Smartphones Are About to Swipe Credit Card Companies' Profits

Updated
Smartphones Are About to Swipe Credit Cards Companies' Profits
Smartphones Are About to Swipe Credit Cards Companies' Profits

As the competition to provide mobile services in the smartphone market intensifies, the once-staid world of credit card processing appears to be headed for a massive price war. Last week, Google (GOOG) released an extension for its Chrome browser that enables mobile transactions and merchant accounts on Android phones.

But Google wasn't the first on the scene: In May, startup Square (headed by Twitter founder Jack Dorsey) rolled out a small credit card swipe device that can essentially turn any Apple (AAPL) iPhone into a point-of-sale terminal and a full-fledged card transaction processing system. Square was forced to stop shipping its systems after security complaints, but the wild market reception its product received indicated that there was plenty of pent-up demand for alternatives to old-style credit card transaction systems. In the meantime, PayPal (EBAY) is continuing its aggressive push towards mobile commerce, and the service has a long history of challenging big credit card companies and networks like Visa (V) and Mastercard (MA).

The upshot of all this activity is clear. As the smartphone revolution continues, the old systems of paying for things are likely to come under ever-heavier assaults, and the profit margins of legacy players will likely suffer.

Magnetic Stripes Are So Last Century


The shift to smartphones and, more importantly, the accompanying consumer awareness and acceptance of mobile payments in the U.S. (and to a greater degree abroad), is driving home a new technological reality. In the past, a magnetic stripe was required to seamlessly move payment information between buyers and sellers. Reading that stripe and using the data on it required specialized point-of-purchase hardware, security networks, and other exotica that made setting up and operating credit card terminals a non-trivial expense. Naturally, the companies running these networks desired a return on their investment -- hence, transaction fees ranging from 2% to 3% paid by merchants, enough to cause mom-and-pop stores considerable pain. In fact, small business have long tried and failed to negotiate those fees downward.

The smartphone effectively disintermediates the credit card companies, the terminal companies and all the folks who built those specialized systems. By definition, a smartphone is connected to a fast wireless data network of some sort. It can carry far more financial information than a magnetic stripe, and can be tricked out with far better transaction security than any credit card.

As smartphones shift the mobile payments issue from a hardware-and-network problem to a pure software problem, barriers to entry will come down because writing software is far easier, cheaper and faster than building out a massive distribution network for devices and nailing down a dedicated communications network. For consumers, smartphone access to multiple payment platforms will make carrying lots of plastic feel primitive.

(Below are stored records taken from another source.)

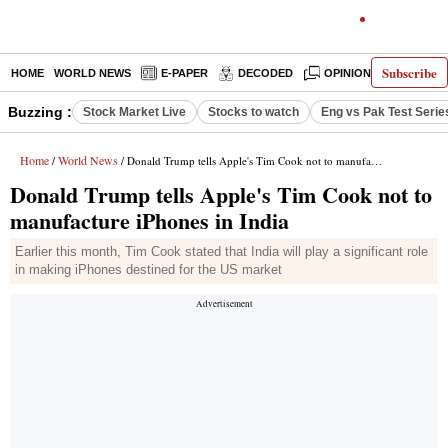
Subscribe
HOME
WORLD NEWS
E-PAPER
DECODED
OPINION
INDIA N
Buzzing :
Stock Market Live
Stocks to watch
Eng vs Pak Test Serie
Home
World News
/
/ Donald Trump tells Apple's Tim Cook not to manufacture iPhones in India
Donald Trump tells Apple's Tim Cook not to
manufacture iPhones in India
Earlier this month, Tim Cook stated that India will play a significant role
in making iPhones destined for the US market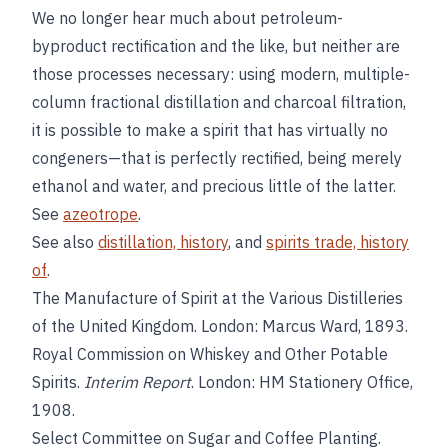
We no longer hear much about petroleum-
byproduct rectification and the like, but neither are
those processes necessary: using modern, multiple-
column fractional distillation and charcoal filtration,
it is possible to make a spirit that has virtually no
congeners—that is perfectly rectified, being merely
ethanol and water, and precious little of the latter.
See
azeotrope
.
See also
distillation, history
, and
spirits trade, history
of
.
The Manufacture of Spirit at the Various Distilleries
of the United Kingdom. London: Marcus Ward, 1893.
Royal Commission on Whiskey and Other Potable
Spirits.
Interim Report
. London: HM Stationery Office,
1908.
Select Committee on Sugar and Coffee Planting.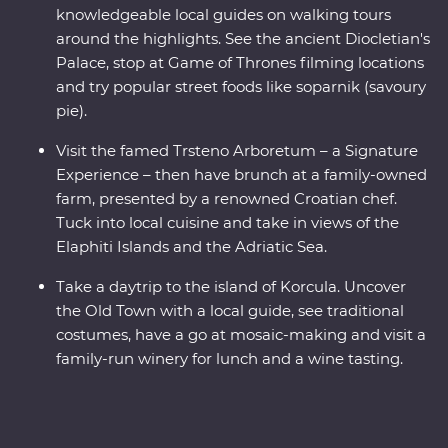
knowledgeable local guides on walking tours
around the highlights. See the ancient Diocletian's
Palace, stop at Game of Thrones filming locations
and try popular street foods like soparnik (savoury
pie).
Visit the famed Trsteno Arboretum – a Signature
Experience – then have brunch at a family-owned
farm, presented by a renowned Croatian chef.
Tuck into local cuisine and take in views of the
Elaphiti Islands and the Adriatic Sea.
Take a daytrip to the island of Korcula. Uncover
the Old Town with a local guide, see traditional
costumes, have a go at mosaic-making and visit a
family-run winery for lunch and a wine tasting.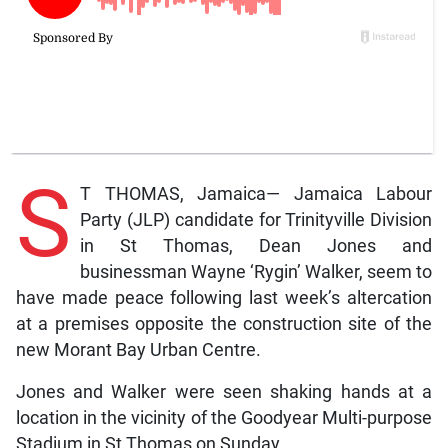
S
T THOMAS, Jamaica— Jamaica Labour
Party (JLP) candidate for Trinityville Division
in St Thomas, Dean Jones and
businessman Wayne ‘Rygin’ Walker, seem to
have made peace following last week’s altercation
at a premises opposite the construction site of the
new Morant Bay Urban Centre.
Jones and Walker were seen shaking hands at a
location in the vicinity of the Goodyear Multi-purpose
Stadium in St Thomas on Sunday.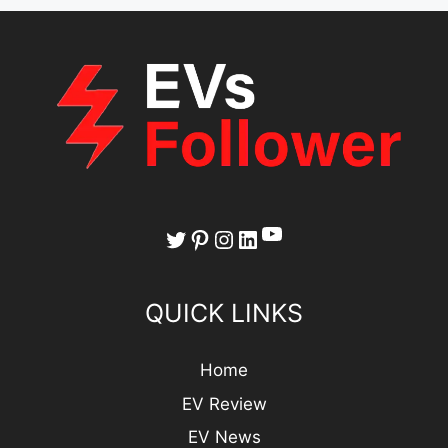
YouTube
Twitter
Pinterest
Instagram
LinkedIn
QUICK LINKS
Home
EV Review
EV News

Imagine a special software service like Mint, which can aggregate and automatically manage dozens of payment platforms in a smart phone app, and you get the idea.

The big players in the transaction-processing business likely have a few years of breathing room before the next wave of the Internet catches up with them. But the coming changes will give small merchants some leverage over credit card companies for the first time. Google, Square and perhaps a handful of other mobile payments companies will soon be accepted widely. Another handful will be accepted by enough merchants to make a difference. And the competition will keep coming, forever and ever. Welcome to the new era of mobile payment madness.